Faits
En 2013 et 2014, le suspect aurait occupé le poste de chef du département des interrogatoires de la Force de défense nationale (FDN) à Salamiyah, en Syrie. La FDN était un groupe paramilitaire composé de plusieurs milices pro-régime qui combattaient aux côtés de l’ancien gouvernement syrien. Selon l’équipe chargée des crimes internationaux au sein de la police nationale néerlandaise, le suspect aurait, en sa qualité de chef de la FDN, commis des crimes contre l’humanité de torture et de violence sexuelle à l’encontre de civils.
En juillet 2021, le suspect est arrivé aux Pays-Bas, a obtenu un permis d’asile temporaire et s’est installé à Druten avec sa famille.
Procédure
Le 8 décembre 2023, le suspect a été arrêté à Druten, dans la province de Gelderland. Peu après son arrivée aux Pays-Bas, l’équipe chargée des crimes internationaux avait été informée qu’une personne portant ce nom avait travaillé comme interrogateur en chef à la FDN à Salamiyah. Le suspect a été inculpé de complicité de torture dans l’exercice de ses fonctions officielles avec une intention spécifique, de complicité de torture en tant que crime contre l’humanité et de complicité de diverses formes de violence sexuelle en tant que crime contre l’humanité.
Le 11 décembre 2023, il a été présenté au juge d’instruction pour une audience de procédure.
En 2024, lors des audiences préliminaires, la défense a demandé la suspension de la détention provisoire du suspect. Le tribunal a affirmé l’importance de l’enquête en cours, concluant qu’elle devait se poursuivre malgré sa durée et le maintien en détention provisoire de l’accusé.
Une nouvelle audience préliminaire a eu lieu le 17 février 2025.

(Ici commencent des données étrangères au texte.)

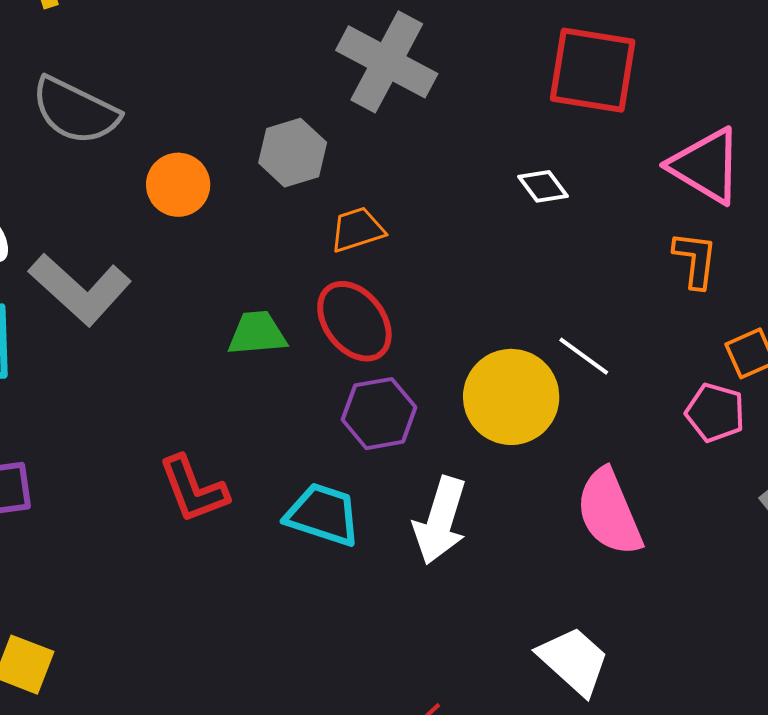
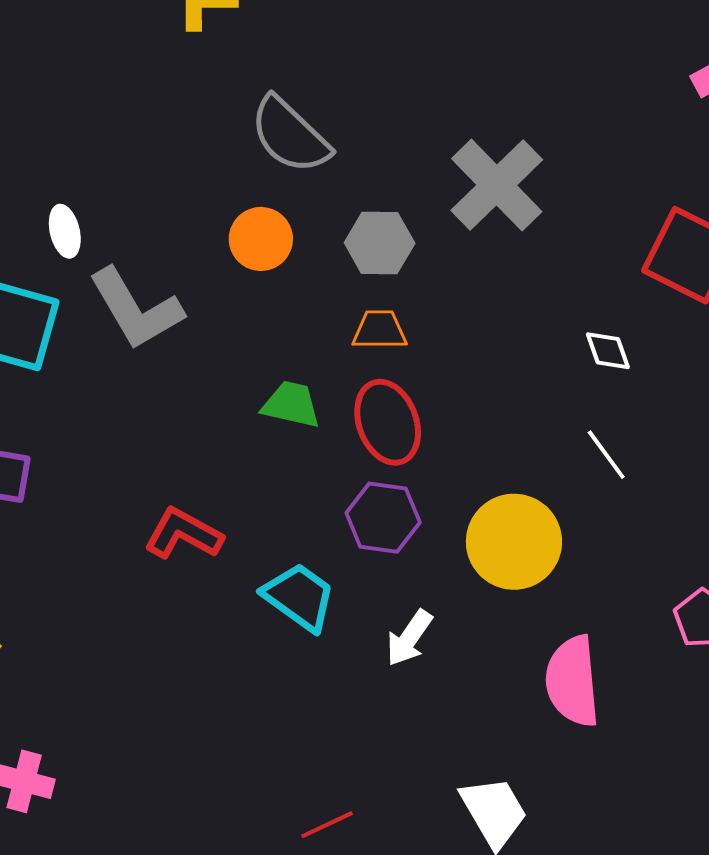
gray semicircle: (75, 111) -> (290, 135), moved
orange trapezoid: (357, 230) -> (379, 330), moved
white line: (584, 356) -> (606, 455), moved
red L-shape: (193, 489) -> (183, 534), turned 122
white arrow: (440, 520) -> (409, 638), size x0.7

Le 15 avril 2025, la sixième audience préliminaire a eu lieu. Au cours de cette audience, de nouveaux éléments ont été ajoutés au dossier de l’accusé.
Le 8 avril 2026, le procès s’est ouvert devant le tribunal de district de La Haye.
Le 15 juin 2026, le tribunal de district de La Haye a reconnu le prévenu coupable de complicité de torture, de torture en tant que crime contre l’humanité et de violences sexuelles en tant que crime contre l’humanité. Il a été condamné à 26 ans d’emprisonnement. Le tribunal a reconnu pour la première fois que les violences sexuelles liées au conflit en Syrie constituaient un crime contre l’humanité. Le tribunal a également jugé irrecevables toutes les demandes d’indemnisation présentées par les survivants, estimant que l’accusé était en droit d’invoquer l’immunité de juridiction en vertu du droit international coutumier.